## EXERCISE DIRECTIONS
Once the line with "M534 1454 546 1465 531 1482 519 1472Z" is found in the data, output it and each following line exactly, up to and including the line with "M91 1183 127 1138 137 1115", and nothing before or after.

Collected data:
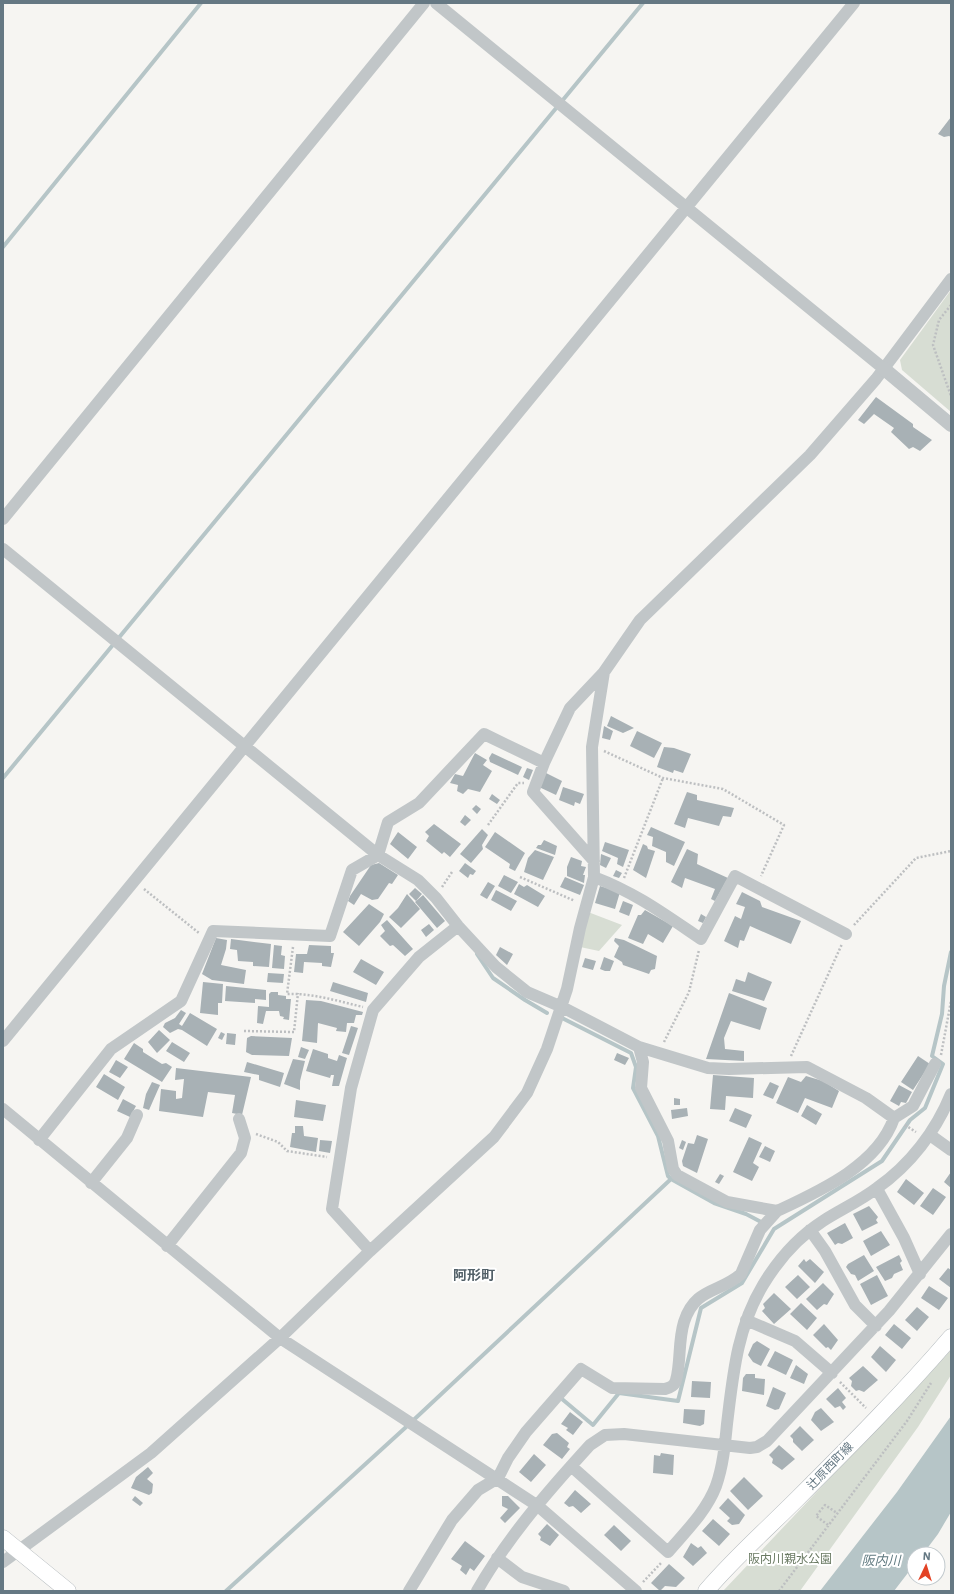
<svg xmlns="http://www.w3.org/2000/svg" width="954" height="1594" viewBox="0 0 954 1594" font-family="'IBM Plex Sans','Noto Sans JP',sans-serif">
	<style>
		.green { fill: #d7ddd3 }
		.water { fill: #b6c5c7 }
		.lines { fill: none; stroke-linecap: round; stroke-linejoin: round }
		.stream { stroke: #b6c5c7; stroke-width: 4 }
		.building { fill: #a8b1b5 }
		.secondary-casing { stroke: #b3b9bd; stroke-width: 17 }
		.path { stroke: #bdbfc1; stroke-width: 2.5; stroke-dasharray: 2 2; stroke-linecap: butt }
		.minor { stroke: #c1c6c8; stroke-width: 12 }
		.tertiary { stroke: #c1c6c8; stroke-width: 14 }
		.secondary { stroke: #fff; stroke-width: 16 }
		.labels { text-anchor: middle; stroke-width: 4; stroke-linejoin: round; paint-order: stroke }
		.street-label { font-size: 12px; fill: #657883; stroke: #fff }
		.park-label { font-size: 12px; fill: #6a7a63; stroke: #fff }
		.water-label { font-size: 13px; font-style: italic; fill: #607a80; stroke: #fff }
		.quarter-label { font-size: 14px; font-weight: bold; fill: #526068; stroke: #fff }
	</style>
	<rect width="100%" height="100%" fill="#f6f5f2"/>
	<!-- green -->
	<path class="green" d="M951 290V412L902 370 900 360Z
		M588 912 622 925 599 951 580 947Z
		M951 1350V1375L918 1427 800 1591H723Z"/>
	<!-- water -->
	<path class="water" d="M951 1416V1512L938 1534 923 1554H914V1565L894 1591H820L897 1492Z"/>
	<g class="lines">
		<!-- stream -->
		<path class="stream" d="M3 247 201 3
			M3 778 643 3
			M477 954 493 978 525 1000 547 1013
			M562 1018 631 1053 636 1067 633 1088 658 1136 668 1176 671 1179 714 1203 746 1214 763 1223
			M562 1399 593 1425 619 1393 678 1401 701 1308 742 1283 774 1229 882 1161 910 1120 925 1108 943 1064 932 1056 942 1014 944 986 951 952
			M226 1591 405 1428 671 1179"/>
	</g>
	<!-- building -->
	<path class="building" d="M951 117V137L949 136 944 137 938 134Z
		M876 397 913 424V427L932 440 920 451 913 447 909 449 891 432 894 428 874 414 864 424 858 420Z
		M611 716 634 728 623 733 607 726Z
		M604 726 613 731 610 740 602 738Z
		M637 731 662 743 654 758 630 746Z
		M664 747 674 748 691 754 683 773 674 770 673 773 657 767Z
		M475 753 487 760 483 765 492 771 480 792 468 789 463 794 457 791 458 785 450 783 455 774 463 776Z
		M492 753 522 767 518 775 490 762 489 758Z
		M527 768 533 770 529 780 523 777Z
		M546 773 562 781 556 795 539 787Z
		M563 787 584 794 580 804 575 802 574 806 559 800Z
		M687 792 697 795V800L734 808 731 817 723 816 719 826 688 818 685 828 674 824Z
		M492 794 500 800 497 804 489 799Z
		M476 805 481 809 477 814 472 809Z
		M465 815 471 820 465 826 460 822Z
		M434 824 461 844 450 857 444 852 442 854 426 841 429 836 425 832Z
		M651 827 685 842 674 866 666 862V852L652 846 653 837 647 835Z
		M482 829 488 835 482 845 483 849 471 863 460 854Z
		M398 832 417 847 408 859 390 844Z
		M495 832 525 853 515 871 509 868 510 864 485 847Z
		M544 840 557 846 555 855 536 848 538 845H541Z
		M605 842 629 850 623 867 617 864 618 858 602 851Z
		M643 844 647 846 648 849 655 851 646 878 633 870Z
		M687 849 698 854 697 864 728 878 715 901 711 899 715 889 685 878 682 888 671 882Z
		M535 850 554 857 543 880 524 872 528 858Z
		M601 854 611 858 606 868 600 865Z
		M571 857 582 861 581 866 586 867 583 875H585L584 883 567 876V867Z
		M379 863 398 875 392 884 389 883 378 899 372 900 361 894 354 905 348 901 350 896 371 865Z
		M465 863 476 871 473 875 470 874 468 878 459 871Z
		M616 870 622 873 619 878 613 876Z
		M504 875 518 882 511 893 498 886Z
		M565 877 584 885 580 895 560 887Z
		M488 882 495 886 487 899 480 895Z
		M519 884 524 887 527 885 545 896 538 907 514 894Z
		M600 886 620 892 615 909 595 903Z
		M415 888 422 894 416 901 409 894Z
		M496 890 517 901 511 911 491 900Z
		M742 892 760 901 762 907 801 921 791 944 750 926 744 941 740 940 738 948 724 941 735 916 741 919 745 907 736 904Z
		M407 894 420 909 401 928 389 917 398 908Z
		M423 895 445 921 437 928 415 902Z
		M623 901 633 905 629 916 619 912Z
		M369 904 384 914 380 922 359 946 343 932Z
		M645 910 673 926 663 943 648 934 643 944 628 938 638 915H641Z
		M701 914 706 917 703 923 698 921Z
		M387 920 413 949 405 956 393 945 390 946 380 936 385 931 381 925Z
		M429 924 434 930 426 937 421 930Z
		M216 938 227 940 226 949 221 965 246 970 244 984 212 980 202 974Z
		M615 938 624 940 657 956 655 969 651 970 649 974 623 965 622 962 614 957 619 946 614 941Z
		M231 939 271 944 269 967 253 966V962L238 961 237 950 230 949Z
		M274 945 282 946 281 955 285 956 284 969 272 968Z
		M309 945 331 946V953H334L331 967 322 966V963L304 962 303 973 294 972 296 954H307Z
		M500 947 513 954 507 965 496 955Z
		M604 957 614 961 610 971H605L600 969Z
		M585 958 596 961 593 970 582 967Z
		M361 959 384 972 376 985 353 972Z
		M748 972 772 982 764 1001 732 991 736 979 745 982Z
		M268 973 284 974 283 983 267 982Z
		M203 982 223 984 222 1003H218V1015L200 1013Z
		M333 982 368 993 366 1002 330 991Z
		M226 986 266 990V1000L255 999V1003L225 1001Z
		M271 992H278V995L286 996V999H291L289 1020 283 1019 284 1017 280 1016 279 1011H266L263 1024 257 1023 258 1006 269 1007V994Z
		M729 993 767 1008 760 1030 731 1021 724 1038 725 1049 744 1051V1061L706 1059Z
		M306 1000 321 1001 363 1012 362 1015H356L354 1023H347L346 1032 336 1031 337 1028 318 1023 317 1043 302 1041Z
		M181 1010 186 1013 179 1024 182 1026 190 1013 217 1029 207 1046 182 1030 178 1029 170 1033 163 1027 165 1023 175 1018Z
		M351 1026 358 1028 349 1055 342 1053Z
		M159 1030 170 1040 157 1053 148 1042Z
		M221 1032 225 1034 222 1040 218 1038Z
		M227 1033 236 1034 235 1045 226 1044Z
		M251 1036 292 1038 289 1056 252 1055 246 1052 247 1038Z
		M172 1042 190 1053 184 1062 166 1051Z
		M134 1043 143 1049V1052L162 1064 166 1063 172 1067 162 1082 124 1059Z
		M301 1047 309 1050 305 1059 298 1057Z
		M313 1049 328 1054V1058L337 1061 339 1055 347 1058 339 1086H332L334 1075H331L330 1078 306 1071Z
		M617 1053 629 1058 625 1065 614 1060Z
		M918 1056 930 1064 913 1090 901 1082Z
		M293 1059 305 1061 300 1081V1090L284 1084Z
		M116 1060 128 1067 120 1078 109 1072Z
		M247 1062 284 1073 280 1087 259 1080V1075L244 1072Z
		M176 1068 251 1077 242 1115 232 1113 235 1095 208 1092 203 1117 159 1111 161 1089 176 1091V1099L182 1098 184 1079 175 1080Z
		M104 1074 125 1087 118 1100 96 1087Z
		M713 1075 754 1078 753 1098 726 1096 725 1110 710 1109Z
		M806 1076 823 1081 839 1091 832 1108 805 1098 798 1113 776 1103 788 1077 801 1082Z
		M152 1082 160 1085 149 1110 143 1108 146 1094Z
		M770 1082 779 1086 773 1099 763 1095Z
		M899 1085 912 1092 906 1103 901 1102 899 1106 890 1101Z
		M674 1098 680 1099V1105H674Z
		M123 1099 136 1106 130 1117 117 1111Z
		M296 1100 326 1105 323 1121 294 1117Z
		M807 1105 822 1114 816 1125 801 1116Z
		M687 1108 688 1116 672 1119 671 1110Z
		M735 1108 752 1115 746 1128 729 1121Z
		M295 1126H303L304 1136 318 1138 316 1152 290 1147 292 1133H295Z
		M697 1135 708 1139 697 1173 683 1166 682 1161 688 1143 694 1144Z
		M749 1137 762 1143 753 1163 759 1167 752 1181 733 1172Z
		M320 1140 332 1141 330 1153 319 1151Z
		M682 1140 686 1142 683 1150 679 1148Z
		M765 1146 775 1151 770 1162 759 1157Z
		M951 1172V1188L944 1182Z
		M720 1174 724 1176 719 1184 715 1182Z
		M906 1179 924 1193 914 1205 897 1192Z
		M933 1188 946 1197 933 1215 920 1206Z
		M869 1206 878 1217 876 1220 878 1223 862 1231 853 1214Z
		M845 1223 853 1238 842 1244 838 1243 835 1245 827 1233Z
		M881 1231 890 1245 871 1256 863 1241Z
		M864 1255 874 1271 858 1281 855 1275 851 1274 846 1267 848 1264Z
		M899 1255 902 1261 900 1263 903 1270 894 1274 892 1278 885 1281 876 1267Z
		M804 1259 806 1262 810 1259 824 1272 815 1283 798 1266Z
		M948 1268 951 1270V1288L939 1279Z
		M798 1275 810 1287 797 1299 785 1287Z
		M877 1275 888 1296 871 1305 860 1284Z
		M823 1283 834 1294 827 1305 824 1304 817 1310 806 1299Z
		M929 1286 948 1298 939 1310 921 1298Z
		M774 1293 791 1309 774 1324 762 1311 765 1308 763 1304Z
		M801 1303 817 1318 807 1330 790 1314Z
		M917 1307 929 1317 917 1331 905 1320Z
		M824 1324 838 1340 831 1350 828 1347 826 1348 813 1335Z
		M894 1324 911 1338 902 1349 885 1335Z
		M757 1341 770 1349 761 1366 753 1362 748 1355 753 1344Z
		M880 1346 896 1360 886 1372 871 1357Z
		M775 1351 793 1360 786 1375 767 1366Z
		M796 1365 808 1374 804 1384 790 1378Z
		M863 1366 878 1380 864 1392 859 1390 856 1391 851 1386 852 1381 849 1378Z
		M746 1374H755V1378L765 1379 764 1395 742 1391 743 1378Z
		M692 1381 711 1382 710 1398 691 1397Z
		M773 1387 786 1393 779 1409 775 1410 766 1406Z
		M838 1388 846 1398 842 1402 846 1407 843 1410 840 1406 835 1408 826 1399Z
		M821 1408 834 1422 821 1431 811 1420 815 1412Z
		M684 1409 705 1410 704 1424 700 1426 683 1423Z
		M570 1412 583 1422 573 1435 566 1430 568 1428 561 1424Z
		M800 1426 814 1440 802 1451 793 1442V1439L790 1436Z
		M557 1433 569 1443 567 1447 570 1449 562 1459 543 1445 552 1434Z
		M779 1445 795 1459 782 1470 772 1463 773 1459 769 1455Z
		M661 1453 674 1455 673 1475 653 1473 654 1455 660 1456Z
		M534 1454 546 1465 531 1482 519 1472Z
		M148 1467 153 1473 147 1479 153 1484 152 1493 149 1495 131 1488 136 1477Z
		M744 1477 763 1496 748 1510 730 1491Z
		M575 1490 591 1504 581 1513 573 1506 569 1507 564 1503Z
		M135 1496 143 1503 140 1506 132 1500Z
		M502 1496H508L520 1508 505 1523 500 1518 508 1509 502 1506Z
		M728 1498 745 1515 739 1524 732 1525 727 1521 730 1518 719 1508Z
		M713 1519 730 1534 719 1546 702 1531Z
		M547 1524 559 1535 550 1546 540 1540 541 1537 538 1534Z
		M614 1525 631 1541 621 1551 604 1535Z
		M465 1541 485 1556 474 1571 470 1568 466 1575 460 1570 462 1566 451 1559Z
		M691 1543 698 1548 701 1546 707 1553 693 1566 683 1557Z
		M669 1564 685 1578 676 1587 665 1586 660 1591 651 1583Z"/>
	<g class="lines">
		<defs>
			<path id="secondary" d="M3 1538 68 1591
				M706 1591C734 1558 767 1529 798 1498 850 1446 903 1393 951 1337"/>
		</defs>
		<!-- secondary casing -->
		<use href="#secondary" class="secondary-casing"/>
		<!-- path -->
		<path class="path" d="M951 305 939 320 933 345 951 396
			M604 751 663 778 723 789 784 825 761 876
			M488 825 518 783H524
			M520 877 575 901
			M624 878 663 778
			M442 887 452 872
			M144 889 199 933
			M854 925 916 858 951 851
			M293 947 287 994C312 993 338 1001 363 1007
			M244 1031 294 1032 298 993
			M664 1042 689 992 699 950
			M941 1055 951 1001
			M791 1056 842 944
			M905 1125 916 1132
			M256 1134 278 1142 287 1151 327 1157
			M840 1382 866 1408
			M828 1525 816 1516 825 1505 837 1513
			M643 1582 662 1562
			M779 1591 907 1421 931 1383"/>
		<!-- minor -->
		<path class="minor" d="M436 3 883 368
			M3 519 424 3
			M3 549 378 855 418 880 436 898 458 926 496 967 527 992 562 1007 639 1047 708 1068 729 1069 807 1067 866 1098 894 1118 913 1106 935 1064
			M544 763 533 792 594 861
			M594 877C636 893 664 914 701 939L735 876 846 934
			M3 1041 854 3
			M3 1109 280 1338 538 1506 636 1591
			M930 1135 951 1150
			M39 1140 111 1049 181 1001 213 931 330 936 352 870 378 855 388 822 419 803 484 734 544 763 570 708 604 672
			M91 1183 127 1138 137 1115
			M877 1189 904 1238 920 1274
			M777 1211C820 1191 878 1165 894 1118
			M810 1230 825 1251 855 1305 876 1326
			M167 1246 241 1153 245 1138 239 1119
			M370 1251 332 1209 351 1088 373 1010 419 957 458 926
			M746 1320 795 1341 832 1373
			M571 1466 668 1552C685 1532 706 1512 716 1486 723 1466 725 1445 727 1424 733 1375 737 1328 763 1285 778 1260 798 1237 823 1221 840 1210 860 1201 877 1188 910 1165 936 1131 951 1094
			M497 1558 522 1577 564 1591
			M3 1562 151 1453 280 1338 370 1251 494 1137 527 1093 547 1049 567 989 580 928 594 877 592 747 604 672 640 620 810 455 876 379 951 279
			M409 1591 452 1520 478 1490 498 1478 508 1458 526 1432 581 1369 612 1388 665 1389C670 1388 675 1385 676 1380 681 1363 678 1341 684 1322 695 1287 720 1293 741 1274L760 1230 777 1211 727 1202 677 1175 673 1169 668 1141 641 1088 643 1062 639 1047
			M477 1591C507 1538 549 1490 590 1445L605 1435 624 1434 750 1448 757 1447 767 1441 889 1311 951 1234"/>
		<!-- tertiary -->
		<path class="tertiary" d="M883 368 951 425"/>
		<!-- secondary -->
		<use href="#secondary" class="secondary"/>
	</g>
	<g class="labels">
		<!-- street labels -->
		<g class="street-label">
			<text transform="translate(830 1466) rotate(-46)" y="4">辻原西町線</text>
		</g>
		<!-- park labels -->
		<g class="park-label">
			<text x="790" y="1563">阪内川親水公園</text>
		</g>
		<!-- water labels -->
		<g class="water-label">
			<text x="881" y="1565">阪内川</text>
		</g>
		<!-- quarter labels -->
		<g class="quarter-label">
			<text x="474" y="1280">阿形町</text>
		</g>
	</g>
	<!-- border -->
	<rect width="954" height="1594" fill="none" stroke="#657883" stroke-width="8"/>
	<!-- north arrow -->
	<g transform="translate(926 1566) rotate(4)"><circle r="19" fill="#ffffff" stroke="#c1c9cd"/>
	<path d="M0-3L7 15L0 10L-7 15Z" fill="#e34325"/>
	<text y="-6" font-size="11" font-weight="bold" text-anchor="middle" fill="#657883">N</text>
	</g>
</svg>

## SOLUTION TO THIS PROBLEM
		M534 1454 546 1465 531 1482 519 1472Z
		M148 1467 153 1473 147 1479 153 1484 152 1493 149 1495 131 1488 136 1477Z
		M744 1477 763 1496 748 1510 730 1491Z
		M575 1490 591 1504 581 1513 573 1506 569 1507 564 1503Z
		M135 1496 143 1503 140 1506 132 1500Z
		M502 1496H508L520 1508 505 1523 500 1518 508 1509 502 1506Z
		M728 1498 745 1515 739 1524 732 1525 727 1521 730 1518 719 1508Z
		M713 1519 730 1534 719 1546 702 1531Z
		M547 1524 559 1535 550 1546 540 1540 541 1537 538 1534Z
		M614 1525 631 1541 621 1551 604 1535Z
		M465 1541 485 1556 474 1571 470 1568 466 1575 460 1570 462 1566 451 1559Z
		M691 1543 698 1548 701 1546 707 1553 693 1566 683 1557Z
		M669 1564 685 1578 676 1587 665 1586 660 1591 651 1583Z"/>
	<g class="lines">
		<defs>
			<path id="secondary" d="M3 1538 68 1591
				M706 1591C734 1558 767 1529 798 1498 850 1446 903 1393 951 1337"/>
		</defs>
		<!-- secondary casing -->
		<use href="#secondary" class="secondary-casing"/>
		<!-- path -->
		<path class="path" d="M951 305 939 320 933 345 951 396
			M604 751 663 778 723 789 784 825 761 876
			M488 825 518 783H524
			M520 877 575 901
			M624 878 663 778
			M442 887 452 872
			M144 889 199 933
			M854 925 916 858 951 851
			M293 947 287 994C312 993 338 1001 363 1007
			M244 1031 294 1032 298 993
			M664 1042 689 992 699 950
			M941 1055 951 1001
			M791 1056 842 944
			M905 1125 916 1132
			M256 1134 278 1142 287 1151 327 1157
			M840 1382 866 1408
			M828 1525 816 1516 825 1505 837 1513
			M643 1582 662 1562
			M779 1591 907 1421 931 1383"/>
		<!-- minor -->
		<path class="minor" d="M436 3 883 368
			M3 519 424 3
			M3 549 378 855 418 880 436 898 458 926 496 967 527 992 562 1007 639 1047 708 1068 729 1069 807 1067 866 1098 894 1118 913 1106 935 1064
			M544 763 533 792 594 861
			M594 877C636 893 664 914 701 939L735 876 846 934
			M3 1041 854 3
			M3 1109 280 1338 538 1506 636 1591
			M930 1135 951 1150
			M39 1140 111 1049 181 1001 213 931 330 936 352 870 378 855 388 822 419 803 484 734 544 763 570 708 604 672
			M91 1183 127 1138 137 1115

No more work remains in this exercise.